Visualizes (using ggplot2) the results from a powRICLPM analysis, for a specific parameter, across all experimental conditions. By default, sample size is plotted on the x-axis, power on the y-axis, with results colored by the number of time points, wrapped by the proportion of between-unit variance, and shaped by the reliability. Optionally, other variables can be mapped to the y-axis, x-axis, color, shape, and facets.
Usage
# S3 method for class 'powRICLPM'
plot(
x,
y = "power",
...,
parameter = NULL,
color_by = "time_points",
shape_by = "reliability",
facet_by = "ICC"
)Arguments
- x
A
powRICLPMobject.- y
(optional) A
characterstring, specifying which outcome is plotted on the y-axis (see "Details").- ...
(don't use)
- parameter
Character string of length 1, denoting the parameter to visualize the results for.
- color_by
Character string of length 1, denoting what variable to map to color (see "Details").
- shape_by
Character string of length 1, denoting what variable to map to point shapes (see "Details").
- facet_by
Character string of length 1, denoting what variable to facet by (see "Details").
Details
Mapping Options
The following outcomes can be plotted on the y-axis:
average: The average estimate.MSE: The mean square error.coverage: The coverage rateaccuracy: The average width of the confidence interval.SD: Standard deviation of parameter estimates.SEAvg: Average standard error.bias: The absolute difference between the average estimate and population value.
The following variables can be mapped to color, shape, and facet:
sample_size: Sample size.time_points: Time points.ICC: Intraclass correlation (ICC).reliability: Item-reliablity.
See also
give: Extract information (e.g., performance measures) for a specific parameter, across all experimental conditions. This function is used internally byplot.powRICLPM.
Examples
# Visualize power for "wB2~wA1" across simulation conditions
plot(out_preliminary, parameter = "wB2~wA1")
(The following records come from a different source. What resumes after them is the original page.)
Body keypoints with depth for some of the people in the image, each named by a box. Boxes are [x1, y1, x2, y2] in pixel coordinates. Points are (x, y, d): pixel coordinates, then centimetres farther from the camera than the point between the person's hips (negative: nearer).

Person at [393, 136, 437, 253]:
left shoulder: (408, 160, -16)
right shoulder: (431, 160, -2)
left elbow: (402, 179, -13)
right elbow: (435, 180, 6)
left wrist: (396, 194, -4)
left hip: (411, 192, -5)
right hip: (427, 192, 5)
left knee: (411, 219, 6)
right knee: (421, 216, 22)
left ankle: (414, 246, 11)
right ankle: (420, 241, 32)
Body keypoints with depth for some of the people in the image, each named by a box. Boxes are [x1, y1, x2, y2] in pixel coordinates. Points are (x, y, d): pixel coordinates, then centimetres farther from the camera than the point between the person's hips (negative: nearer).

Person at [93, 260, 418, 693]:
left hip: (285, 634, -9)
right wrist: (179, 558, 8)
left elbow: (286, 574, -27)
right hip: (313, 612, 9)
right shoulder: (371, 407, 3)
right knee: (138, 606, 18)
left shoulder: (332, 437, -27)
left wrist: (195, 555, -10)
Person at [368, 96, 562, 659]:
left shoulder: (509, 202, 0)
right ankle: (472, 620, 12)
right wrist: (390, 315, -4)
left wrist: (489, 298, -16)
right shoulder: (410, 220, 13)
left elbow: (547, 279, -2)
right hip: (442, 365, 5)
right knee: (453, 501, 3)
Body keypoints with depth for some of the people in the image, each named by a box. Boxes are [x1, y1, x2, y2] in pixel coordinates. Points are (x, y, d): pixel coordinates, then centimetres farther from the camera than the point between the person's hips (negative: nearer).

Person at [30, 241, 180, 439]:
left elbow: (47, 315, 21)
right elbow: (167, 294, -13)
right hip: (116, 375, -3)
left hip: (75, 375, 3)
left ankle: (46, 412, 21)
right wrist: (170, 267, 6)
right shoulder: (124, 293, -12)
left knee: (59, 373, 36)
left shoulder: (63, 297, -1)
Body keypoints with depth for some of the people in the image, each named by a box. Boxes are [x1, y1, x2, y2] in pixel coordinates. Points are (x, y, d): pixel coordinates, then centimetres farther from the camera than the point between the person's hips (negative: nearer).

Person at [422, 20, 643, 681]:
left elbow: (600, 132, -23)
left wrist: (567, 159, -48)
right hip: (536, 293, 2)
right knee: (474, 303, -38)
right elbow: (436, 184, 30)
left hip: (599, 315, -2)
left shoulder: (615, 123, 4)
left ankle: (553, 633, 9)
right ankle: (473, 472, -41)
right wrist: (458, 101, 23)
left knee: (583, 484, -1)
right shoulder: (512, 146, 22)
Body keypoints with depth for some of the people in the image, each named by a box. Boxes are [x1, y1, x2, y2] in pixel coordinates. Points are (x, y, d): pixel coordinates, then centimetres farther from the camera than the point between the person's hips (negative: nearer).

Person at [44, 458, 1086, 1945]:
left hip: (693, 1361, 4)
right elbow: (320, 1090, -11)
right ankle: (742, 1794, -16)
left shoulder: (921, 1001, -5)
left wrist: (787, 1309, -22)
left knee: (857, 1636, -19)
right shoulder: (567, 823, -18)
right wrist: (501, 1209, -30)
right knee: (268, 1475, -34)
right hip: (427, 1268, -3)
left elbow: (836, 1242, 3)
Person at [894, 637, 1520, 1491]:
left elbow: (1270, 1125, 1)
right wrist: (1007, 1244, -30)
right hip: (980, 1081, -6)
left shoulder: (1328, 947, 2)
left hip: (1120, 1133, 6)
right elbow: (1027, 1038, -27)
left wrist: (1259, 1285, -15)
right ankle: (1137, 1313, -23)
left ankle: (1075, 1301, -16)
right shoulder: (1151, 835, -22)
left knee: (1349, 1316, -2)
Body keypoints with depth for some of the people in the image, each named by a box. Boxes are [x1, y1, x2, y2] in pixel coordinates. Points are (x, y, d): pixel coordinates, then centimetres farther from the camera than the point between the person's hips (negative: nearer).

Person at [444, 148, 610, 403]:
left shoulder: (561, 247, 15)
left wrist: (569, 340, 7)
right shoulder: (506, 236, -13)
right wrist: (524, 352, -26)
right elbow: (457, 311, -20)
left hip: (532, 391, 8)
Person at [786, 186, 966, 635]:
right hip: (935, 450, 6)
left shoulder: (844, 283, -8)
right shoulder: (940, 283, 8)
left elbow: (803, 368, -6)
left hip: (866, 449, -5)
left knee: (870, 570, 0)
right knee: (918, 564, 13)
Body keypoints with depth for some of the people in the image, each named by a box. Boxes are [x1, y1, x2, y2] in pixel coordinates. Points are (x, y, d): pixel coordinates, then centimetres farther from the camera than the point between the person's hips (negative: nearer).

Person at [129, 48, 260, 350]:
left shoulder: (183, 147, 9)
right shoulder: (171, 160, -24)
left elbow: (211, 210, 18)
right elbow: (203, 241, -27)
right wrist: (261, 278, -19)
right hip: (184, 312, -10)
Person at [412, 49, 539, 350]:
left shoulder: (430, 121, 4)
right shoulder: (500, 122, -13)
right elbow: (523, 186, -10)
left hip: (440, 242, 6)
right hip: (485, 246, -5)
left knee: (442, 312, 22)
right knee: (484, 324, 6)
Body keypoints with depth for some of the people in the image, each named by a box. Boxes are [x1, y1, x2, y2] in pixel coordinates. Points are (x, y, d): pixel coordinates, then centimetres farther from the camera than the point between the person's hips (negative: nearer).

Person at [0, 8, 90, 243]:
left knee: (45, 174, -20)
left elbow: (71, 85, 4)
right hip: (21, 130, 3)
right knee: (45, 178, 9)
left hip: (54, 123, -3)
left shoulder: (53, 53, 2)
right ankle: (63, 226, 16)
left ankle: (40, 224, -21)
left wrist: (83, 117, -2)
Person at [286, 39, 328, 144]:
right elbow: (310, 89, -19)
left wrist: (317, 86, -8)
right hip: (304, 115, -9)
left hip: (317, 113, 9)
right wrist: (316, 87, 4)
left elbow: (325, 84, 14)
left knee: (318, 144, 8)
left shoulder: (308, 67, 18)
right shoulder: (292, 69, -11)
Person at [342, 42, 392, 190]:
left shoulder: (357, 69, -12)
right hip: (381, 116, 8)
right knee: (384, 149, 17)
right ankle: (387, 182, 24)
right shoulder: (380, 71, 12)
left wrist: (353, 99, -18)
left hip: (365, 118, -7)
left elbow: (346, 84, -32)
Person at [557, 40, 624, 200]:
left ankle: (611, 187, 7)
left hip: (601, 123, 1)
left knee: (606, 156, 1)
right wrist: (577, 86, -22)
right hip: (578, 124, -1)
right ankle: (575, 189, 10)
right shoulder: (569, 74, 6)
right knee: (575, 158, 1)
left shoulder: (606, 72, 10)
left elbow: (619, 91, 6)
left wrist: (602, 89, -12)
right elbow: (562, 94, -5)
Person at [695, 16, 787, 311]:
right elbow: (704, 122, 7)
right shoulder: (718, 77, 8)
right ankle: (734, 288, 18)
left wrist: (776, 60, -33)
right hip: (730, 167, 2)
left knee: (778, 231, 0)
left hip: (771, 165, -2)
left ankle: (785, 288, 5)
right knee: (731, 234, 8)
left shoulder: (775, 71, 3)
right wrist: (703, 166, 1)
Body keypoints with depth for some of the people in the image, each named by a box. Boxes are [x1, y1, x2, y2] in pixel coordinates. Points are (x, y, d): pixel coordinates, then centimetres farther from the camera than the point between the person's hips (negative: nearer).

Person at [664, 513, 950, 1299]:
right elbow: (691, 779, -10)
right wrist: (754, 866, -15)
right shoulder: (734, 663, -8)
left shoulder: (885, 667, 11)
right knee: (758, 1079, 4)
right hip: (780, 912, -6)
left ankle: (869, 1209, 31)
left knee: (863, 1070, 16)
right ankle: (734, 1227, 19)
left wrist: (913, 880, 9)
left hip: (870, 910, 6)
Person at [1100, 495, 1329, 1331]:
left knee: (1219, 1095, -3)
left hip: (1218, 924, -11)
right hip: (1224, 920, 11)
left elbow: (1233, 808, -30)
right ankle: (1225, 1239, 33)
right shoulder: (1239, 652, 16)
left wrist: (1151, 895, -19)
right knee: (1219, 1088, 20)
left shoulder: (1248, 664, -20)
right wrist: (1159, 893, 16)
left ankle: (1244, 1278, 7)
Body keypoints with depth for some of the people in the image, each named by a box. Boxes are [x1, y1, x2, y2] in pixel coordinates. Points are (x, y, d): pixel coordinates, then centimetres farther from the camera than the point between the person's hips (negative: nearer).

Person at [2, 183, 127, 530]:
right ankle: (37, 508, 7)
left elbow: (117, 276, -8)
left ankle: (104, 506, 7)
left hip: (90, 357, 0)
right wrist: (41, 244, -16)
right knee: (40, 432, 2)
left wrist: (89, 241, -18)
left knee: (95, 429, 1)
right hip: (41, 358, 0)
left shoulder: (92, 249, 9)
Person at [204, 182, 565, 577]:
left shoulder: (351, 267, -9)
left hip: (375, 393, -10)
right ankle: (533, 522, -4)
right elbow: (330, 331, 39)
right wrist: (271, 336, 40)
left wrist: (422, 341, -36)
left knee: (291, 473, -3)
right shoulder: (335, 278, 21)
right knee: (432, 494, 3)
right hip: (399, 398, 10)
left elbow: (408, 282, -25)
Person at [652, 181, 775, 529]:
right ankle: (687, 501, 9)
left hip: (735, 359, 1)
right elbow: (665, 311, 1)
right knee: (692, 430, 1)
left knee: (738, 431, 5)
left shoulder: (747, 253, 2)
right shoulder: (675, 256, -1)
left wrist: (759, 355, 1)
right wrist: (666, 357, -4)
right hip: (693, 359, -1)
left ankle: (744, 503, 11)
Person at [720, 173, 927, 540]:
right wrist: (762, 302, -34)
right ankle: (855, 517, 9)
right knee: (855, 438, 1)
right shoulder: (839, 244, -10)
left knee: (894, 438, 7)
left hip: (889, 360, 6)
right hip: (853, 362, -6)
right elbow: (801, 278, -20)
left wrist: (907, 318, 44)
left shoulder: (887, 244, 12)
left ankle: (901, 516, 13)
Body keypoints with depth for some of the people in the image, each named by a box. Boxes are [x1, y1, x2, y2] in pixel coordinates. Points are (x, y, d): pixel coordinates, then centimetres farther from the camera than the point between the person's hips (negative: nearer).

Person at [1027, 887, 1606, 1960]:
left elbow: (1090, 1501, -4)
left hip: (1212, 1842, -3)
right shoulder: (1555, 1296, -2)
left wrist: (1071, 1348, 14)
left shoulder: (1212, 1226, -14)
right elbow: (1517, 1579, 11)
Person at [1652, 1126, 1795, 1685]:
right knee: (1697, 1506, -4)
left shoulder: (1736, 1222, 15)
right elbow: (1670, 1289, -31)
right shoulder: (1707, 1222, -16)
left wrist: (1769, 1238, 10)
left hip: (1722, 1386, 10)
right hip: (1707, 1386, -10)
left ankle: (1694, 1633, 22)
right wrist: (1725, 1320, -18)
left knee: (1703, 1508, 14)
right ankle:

# Visualize bias for "wB2~wA1" across simulation conditions
plot(out_preliminary, y = "bias", parameter = "wB2~wA1")
# Visualize coverage rate for "wB2~wA1" across simulation conditions
plot(out_preliminary, y = "coverage", parameter = "wB2~wA1")
# Visualize MSE for autoregressive effect across simulation conditions
plot(out_preliminary, y = "MSE", parameter = "wA2~wA1")
# Error: No parameter specified
try(plot(out_preliminary))
#> Error in icheck_plot_parameter(parameter, x) :
#> No `parameter` was specified:
#> ℹ `plot()` needs to know which specific parameter to create a plot for.